TAREFA ESCRITA 1
No artigo sobre a crise econômica na Grécia, qual percentual Paul Krugman atribui à "desvalorização interna" ocorrida no país?
TAREFA ESCRITA 2
Redija o trecho seguinte do artigo sobre a crise econômica na Grécia, dando continuidade a partir da última frase apresentada.

══ FONTE

×

CRISE ECONÔMICA MUNDIAL | Reflexões sobre a Grécia

A Grécia é um expoente máximo dos efeitos acumulados da crise econômica mundial. Como assinala o editorialista do Financial Times, Martin Wolf, o desemprego alcançou 26% e o PIB se encontra também em 26% abaixo do seu pico anterior à crise de 2008. O gasto da sociedade grega em bens e serviços diminuiu ao menos 40%, cumulativamente. Segundo Paul Krugman a “desvalorização interna” que teve lugar no país heleno como consequência da queda salarial e, por isso, dos custos trabalhistas unitários, alcança 16%.

Paula BachBuenos Aires

quinta-feira 5 de fevereiro de 2015 | 15:12

A Grécia é, em primeiro lugar, junto a Espanha, um dos países da Europa que sofreu mais violentamente a destruição de forças produtivas em seu território. Está entre as principais vítimas das políticas de “austeridade” impulsionadas e defendidas fundamentalmente pela Alemanha. Não é por acaso que o Syriza – em que grandes setores das massas descontentes depositaram suas expectativas – ganhou as eleições gregas nem é por acaso o crescimento das intenções de voto no Podemos no Estado espanhol, frente à queda do PSOE e do PP.

Destruição criativa

Na Europa, e especialmente na Eurozona, vêm chegando tendências deflacionárias que segundo uma análise recente do The Economist, poderiam estar abrindo caminho a uma década perdida ainda pior que a do Japão nos anos 90. O recente QE (plano de flexibilização quantitativa) votado pelo Banco Central Europeu, com a oposição alemã, representa uma tentativa de resistir a este cenário. A efetividade dos planos de estímulo monetário é conhecida. No melhor dos casos são capazes de conter um desbarranque econômico agudo e podem – sob certas condições – alentar recuperações fracas. São impotentes, entretanto, para induzir um crescimento poderoso e reverter as condições críticas estruturais que impedem ciclos mais ou menos vigorosos de acumulação ampliada do capital. A destruição de forças produtivas, pelo contrário, como historicamente afirma – em um lampejo de honestidade burguesa e pouca habilidade política – a ortodoxia neoclássica, é a essência de um sistema que para reviver precisa destruir o construído – destruição criativa, chamou Schumpeter. O problema, claro, é que esta “maravilha” da criação consiste fundamentalmente na formação de grandes exércitos industriais de reserva e massas miseráveis, termina produzindo – no melhor dos casos para o capital – “grécias” e talvez “espanhas”.

A cauda do diabo

Se a combinação do QE na Eurozona e a destruição –fundamentalmente nos países do sul da Europa – será capaz, junto às renovadas políticas de estímulo monetário no Japão e um eventual atraso do incremento das taxas de juros nos Estados Unidos e na Grã-Bretanha, de gerar algum tipo de recuperação conjuntural na Europa – incógnita colocada nas tendências da crise em debate –, está por ver-se. Aqui interessa uma reflexão mais profunda. É conhecida a simpatia de França, Itália e Espanha pelos Estados Unidos. Já o “Super Mário” – como chamam o presidente do BCE, Mario Draghi – havia prometido na conferência de Bancos Centrais em Jackson Hole – do outro lado do Atlântico e frente os olhares complacentes de seus colegas estadunidenses – um possível plano monetário à norteamericana, se isso fosse necessário.

════
══ REGISTROS LISTADOS

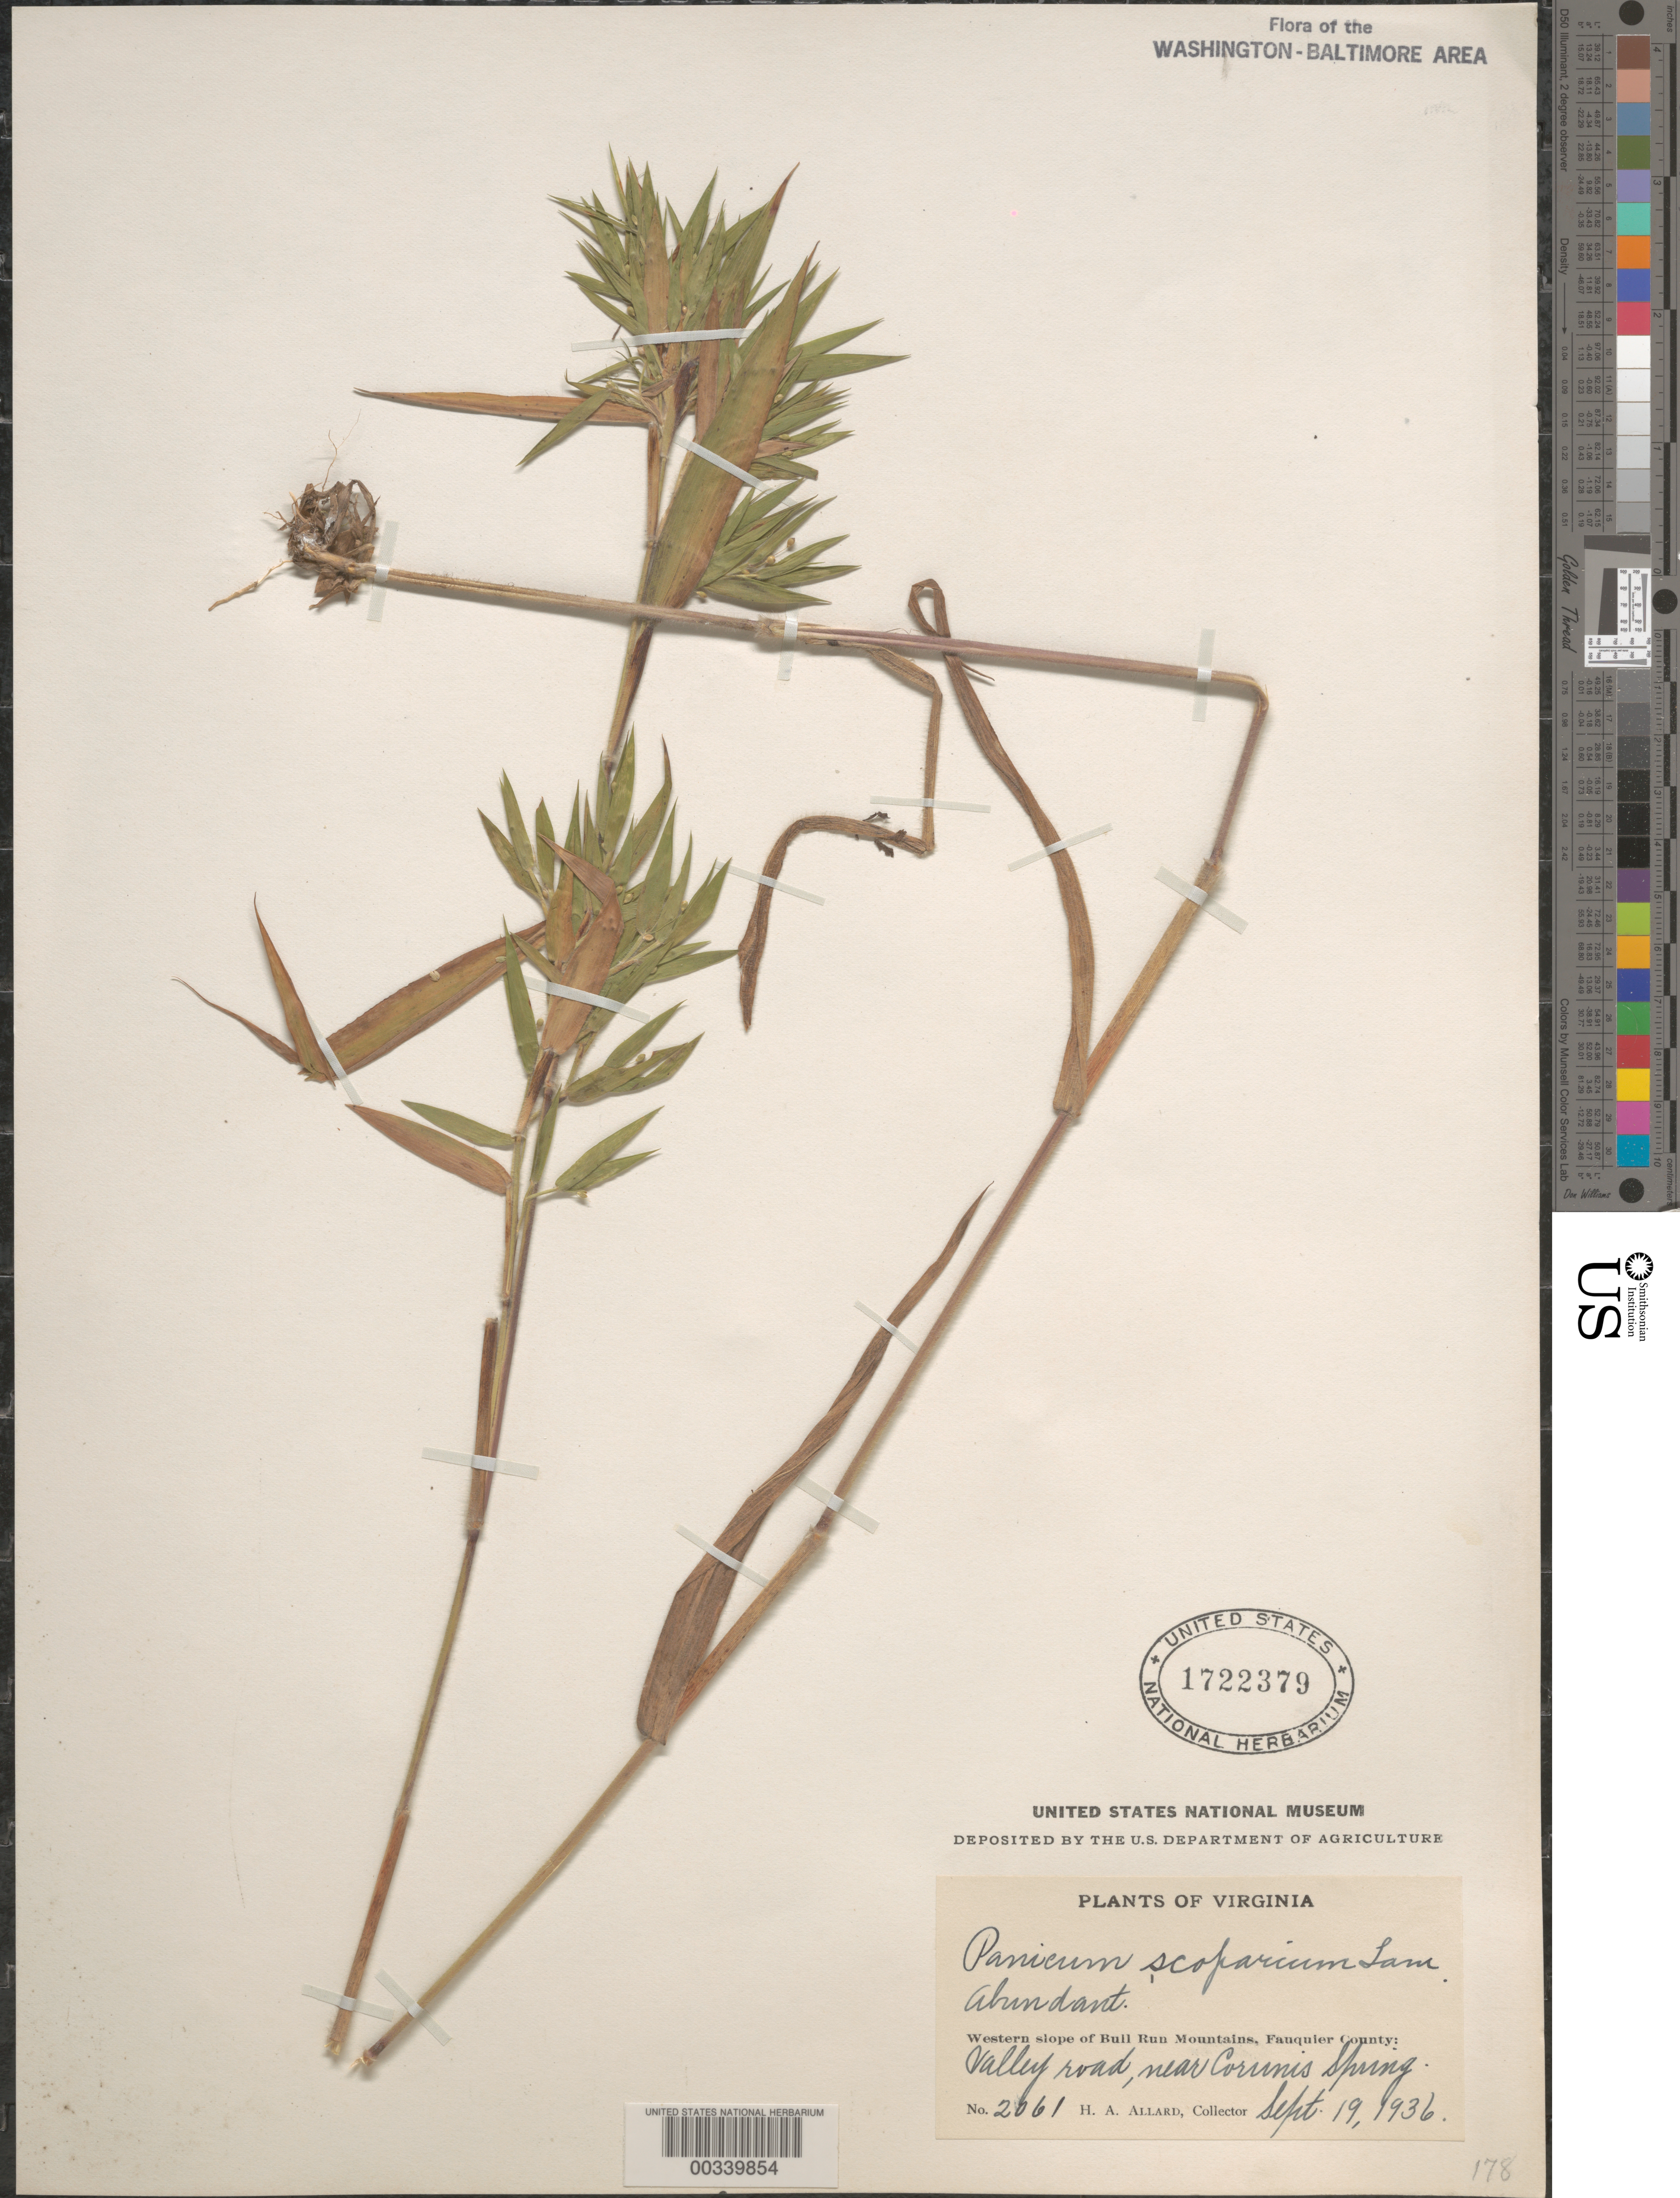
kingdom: Plantae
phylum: Tracheophyta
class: Liliopsida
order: Poales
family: Poaceae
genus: Dichanthelium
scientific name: Dichanthelium scoparium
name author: (Lam.) Gould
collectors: H. A. Allard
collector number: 2061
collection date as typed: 19 Sep 1936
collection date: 1936-09-19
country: United States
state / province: Virginia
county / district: Fauquier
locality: Bull Run Mountains, near Corunis Spring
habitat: Western mt. slope, roadside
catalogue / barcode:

════

RESULTADO DO EXERCÍCIO 1
Segundo Paul Krugman, a "desvalorização interna" na Grécia alcança 16%.

RESULTADO DO EXERCÍCIO 2
O QE ao qual a Alemanha se opôs, ainda que, provavelmente por medo das consequências de não implementá-lo, deixou passar, parece um ponto que marcam os Estados Unidos na sua influência sobre a região. As dificuldades econômicas para o dólar que se depreendem da consequente desvalorização do euro, poderiam ser menores que o risco de uma deflação aberta na Europa. Mas a tentativa de ingerência norteamericana parece estar sendo jogada numa partida dupla. A campanha praticamente aberta da imprensa anglo-saxã, The Economist, Financial Times, The New York Times, The Washington Post, pressionando a Alemanha pela “esquerda” e Tsipras pela direita, parece uma carta importante.

Anglo-saxões

Chama a atenção o discurso editorial particularmente unificado, incluindo colunistas como Martin Wolf. Como dizem bem Josefina Martínez e Diego Lotito aqui, a política de cancelamento da dívida combinada com reformas estruturais vem sendo promovida há tempos desde o lado norteamericano. No entanto, desta vez parecia tratar-se de uma aposta mais forte para dobrar politicamente a Alemanha. Em primeiro lugar, brandindo Tsipras como uma espécie de “homem-bomba”, e obrigando-o, por sua vez, a girar ainda mais à direita (questão que por agora parece bastante simples), colocando a Grécia como uma espada de Dâmocles pendurada sobre o futuro da Eurozona e da União Europeia, se é que a Alemanha não cede (o que, é claro, não deixa de ser parte da realidade). Esperam que se a pressão sobre a Alemanha tiver efeito, Tsipras, nas palavras do semanário inglês The Economist, “jogue no lixo seu socialismo maluco e se atenha às reformas estruturais em troca de um perdão da dívida”. Convém lembrar que o “socialismo maluco” de Tsipras consiste, também nas palavras do The Economist, em “seus planos de voltar a contratar 12.000 trabalhadores do setor público, abandonar a privatização e introduzir um grande incremento no salário mínimo”.

Esta “loucura delirante” frente a um desemprego, na Grécia, semelhante ao que nos anos 30 o Estado norteamericano respondeu com o New Deal, teria como consequência, sempre nas palavras do semanário, “desfazer conquistas adquiridas pela Grécia no terreno da competitividade”… E isso permite suspeitar de uma aposta maior dos Estados Unidos e do arco anglo-saxão na Grécia. Se terminando de disciplinar Tsipras e dobrando a Alemanha, se conseguisse uma comunhão do QE com a destruição de forças produtivas ali reinante, a Grécia poderia – em virtude do extraordinário aumento do benefício conseguido em termos relativos a outros países – iniciar um ciclo de recuperação econômica, que estaria baseada, é claro, na desvalorização interna de que fala Krugman.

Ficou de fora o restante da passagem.